A Message for the Editor
By Stannie Anderson
April 4, 1991
“I have a message to give you from a dead lady.” The man’s voice was a flat monotone on the telephone.
“From a DEAD LADY?” I asked.
“Yes,” he said.
Inwardly, I sighed. Please, not today. I was too busy on the city desk.
Newspapers usually are a mental patient’s third choice for a telephone call in a psychiatric center like Topeka, Kan.
First they call the Kansas Bureau of Investigation. Then the Topeka Police Department. But inevitably they’ll get around to calling their local newspaper, The Topeka Capital-Journal.
As a long-time assistant city editor of the newspaper, I’ve listened to hundreds of calls from patients about such things as a death ray surrounding the city or poison dust that someone is maliciously blowing up through the floorboards of a home.
We’ve learned to be gentle with patients in Topeka. Most of them are troubled people, filled with pain. Few are violent. I’ve found through the years the best way to handle such calls is to listen courteously, agree with them, and get them off the line as quickly as possible.
So I said, courteously, “Yes, what’s the message?”
“She wants you to print an essay she has written about the new city anti-smoking ordinance,” he said in the same monotone.
“She’s interested in that, is she?” I commented, humoring him.
“Yes, she is,” he said.
I’m sorry, but we don’t print essays,” I said.
“Just a minute,” he said. TYPE-TYPE-TYPE-TYPE.
In silent amazement I wondered, “He communicates with the dead lady by TYPEWRITER?”
“Sir--,” I said.
“Just a minute,” he interrupted. “She hasn’t finished typing.”
“Oh,” I said and subsided.
The dead lady types, too?
Then he began speaking again.
“She wants to know why,” he said.
“Because we have professional reporters to write for us, and we don’t publish essays from other people,” I said, not wanting to go into the Letters to the Editor that are available to our readers. The important thing was to get the man off the phone.
I might have added, “We don’t publish essays, particularly from dead people,” but I restrained myself.
“Oh,” he said. “Just a minute.” TYPE-TYPE-TYPE-TYPE.
“Sir--,” I said.
“Just a minute, she hasn’t finished typing,” he said.
I could not help but be fascinated by this unusual conversation. This certainly was different from any other call I had ever had from a mental patient.
Then he came back on the line.
“She wants to know how she can let people know how she feels about the ordinance,” he said.
Cornered at last, I said, “We don’t use things from dead people.”
There was an obvious surprise in his voice. “You don’t? Just a minute.” TYPE-TYPE-TYPE-TYPE.
Then he said, “She wants to know why.”
Incredulously I asked, “SHE WANTS TO KNOW WHY?”
“Yes,” he said. “She wants to know why you don’t use things from deaf people.”

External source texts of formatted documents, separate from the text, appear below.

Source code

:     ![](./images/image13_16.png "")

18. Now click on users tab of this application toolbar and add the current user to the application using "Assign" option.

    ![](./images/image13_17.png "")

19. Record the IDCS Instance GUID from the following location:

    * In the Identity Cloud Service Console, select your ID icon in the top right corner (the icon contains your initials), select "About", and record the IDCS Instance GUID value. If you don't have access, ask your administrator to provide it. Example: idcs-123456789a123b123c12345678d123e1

Suddenly I sat up straight in my chair.
“Did you say DEAF people?” I asked softly.
He was puzzled. “Yes, of course, deaf people.”
Now came panic. This was not a mental patient. It obviously was a call from a deaf woman using a TDD (Telecommunications Device for the Deaf) with a hearing volunteer relaying information to her.
I apologized and explained the unexplainable. I had misunderstood when he said “deaf lady,” and he had misunderstood my response, “A DEAD LADY.” So the strange conversation got underway.
The caller laughed. “Just a minute,” he said. TYPE-TYPE-TYPE-TYPE.
Then he came back on the line, the laughter still in his voice. “She says she thinks that’s very funny.” In the background I could hear the laughter of his co-workers also enjoying the situation.
I did tell the deaf lady how to let people know how she felt about the new anti-smoking ordinance. But there was no way I could convey to her the joys of being a journalist!